Thanks to Go-Geo!, specifically their Twitter account, for tweeting this. The high-quality scans of the maps are Copyright National Library of Scotland, even though the source material itself is out of copyright. The coverage map includes data from Ordnance Survey Open Data which retains its Crown Copyright. This post has been updated to repoint links to the correct version of the high resolution maps.



  1. this is absolutely wonderful! I had these maps plus books on ‘under London’ but lost everything due to wreckless partner… this really made me homesick for the Smoke! Well done! Let me know of anything else you do!

  2. I didn’t realise Ordnance Survey had such detailed maps back in 1893-6. So these could be open licensed now. They’re not… but they could be (National Library of Scotland attaches new conditions to their scans. “Our images are supplied for private, non-commercial purposes”)

    Definitely a fun thing to browse though.

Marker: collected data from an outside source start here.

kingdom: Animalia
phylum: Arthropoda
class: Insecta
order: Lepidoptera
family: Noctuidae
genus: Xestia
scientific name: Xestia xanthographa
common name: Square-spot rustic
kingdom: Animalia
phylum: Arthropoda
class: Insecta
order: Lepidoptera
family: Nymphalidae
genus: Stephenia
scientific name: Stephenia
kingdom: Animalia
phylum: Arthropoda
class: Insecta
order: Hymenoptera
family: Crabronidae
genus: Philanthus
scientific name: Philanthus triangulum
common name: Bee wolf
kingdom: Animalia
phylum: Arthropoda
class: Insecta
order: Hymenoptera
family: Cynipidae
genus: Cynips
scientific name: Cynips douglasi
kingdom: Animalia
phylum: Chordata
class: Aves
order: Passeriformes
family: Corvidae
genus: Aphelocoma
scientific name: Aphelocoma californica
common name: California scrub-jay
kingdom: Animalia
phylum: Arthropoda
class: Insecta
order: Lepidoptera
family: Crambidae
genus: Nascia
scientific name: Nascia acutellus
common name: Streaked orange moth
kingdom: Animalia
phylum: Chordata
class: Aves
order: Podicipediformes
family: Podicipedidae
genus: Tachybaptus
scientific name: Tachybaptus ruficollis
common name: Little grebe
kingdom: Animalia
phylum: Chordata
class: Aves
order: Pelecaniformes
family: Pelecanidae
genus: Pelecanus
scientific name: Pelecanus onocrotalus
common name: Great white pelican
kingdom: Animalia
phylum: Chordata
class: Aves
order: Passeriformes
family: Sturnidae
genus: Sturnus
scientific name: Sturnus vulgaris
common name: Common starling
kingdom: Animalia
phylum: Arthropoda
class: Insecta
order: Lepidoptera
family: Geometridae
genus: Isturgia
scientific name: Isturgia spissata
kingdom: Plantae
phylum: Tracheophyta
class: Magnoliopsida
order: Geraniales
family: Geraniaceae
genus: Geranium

    As ever I am pondering how we can get more mega-detailed buildings like this mapped in OpenStreetMap.

  3. By Jove, a low-flying steam-propelled airship’s view of London! One assumes these maps would be useful to one writing a London-based steampunk novel.

    1. Curse you, Meschkow, you have exposed my evil schemes and machinations. Aside from an abiding love of History and Map Making, I am an amateur writer as well as a passionate Gamesman, building a Steam Punk inspired, Victorian era Milieu based around the Hero System Game rules…

    1. Do you mean physically? You’d probably have to visit the NLS in Edinburgh for that. If online, then just follow the direct links in the text above.

  4. Can you really gain copyright merely for *scanning* something? I don’t think that would stand up in court. Copyright is designed to protect creative works, which scanning definitely isn’t (unlike translating for example).

    1. You don’t gain copyright on the work that you are scanning – but you do gain copyright on the scan of the work itself. I think. If I took a photo of something, then I have copyright on the photo. The thing itself doesn’t get the copyright (except if you are in France!)

  5. The sheet I’m interested in – VII 98 – is missing from the NLS collection. Is it accessible anywhere else?

  6. Not only has the National Library of Scotland scanned these maps, but also virtually all one-inch, six-inch and 25-inch maps of the whole of the UK, as well as large scale town plans and others — and all available absolutely free to view on their website. They are also very helpful if you visit them in Edinburgh. This is a great resource for researchers. How come the British Library, with its much greater resources, hasn’t done this? Presumably it doesn’t fit with their elitist charge-for-everything ethos?

    1. I think it’s more to do with the NLS having the right individual in the right place with the right flexibility – someone dedicated and enthusiastic, who started the project for Scotland, then realised it made sense to expanding it right across Great Britain, once the coding/idea for Scotland was developed, relatively easily. Great ideas like this often grow organically. It just so happens to have come from the NLS rather than any one of a number of other institutions.

  7. I wish I could buy a digital copy (perhaps split up into quadrants), the interactive map is frustrating me a little. Still, a very useful thing to have! Using it for my Sherlockian endeavors.

  8. I have been trying to find City Road as in 1812, where my gt,grandmother was born. I cannot find who her parents were and thought this may help.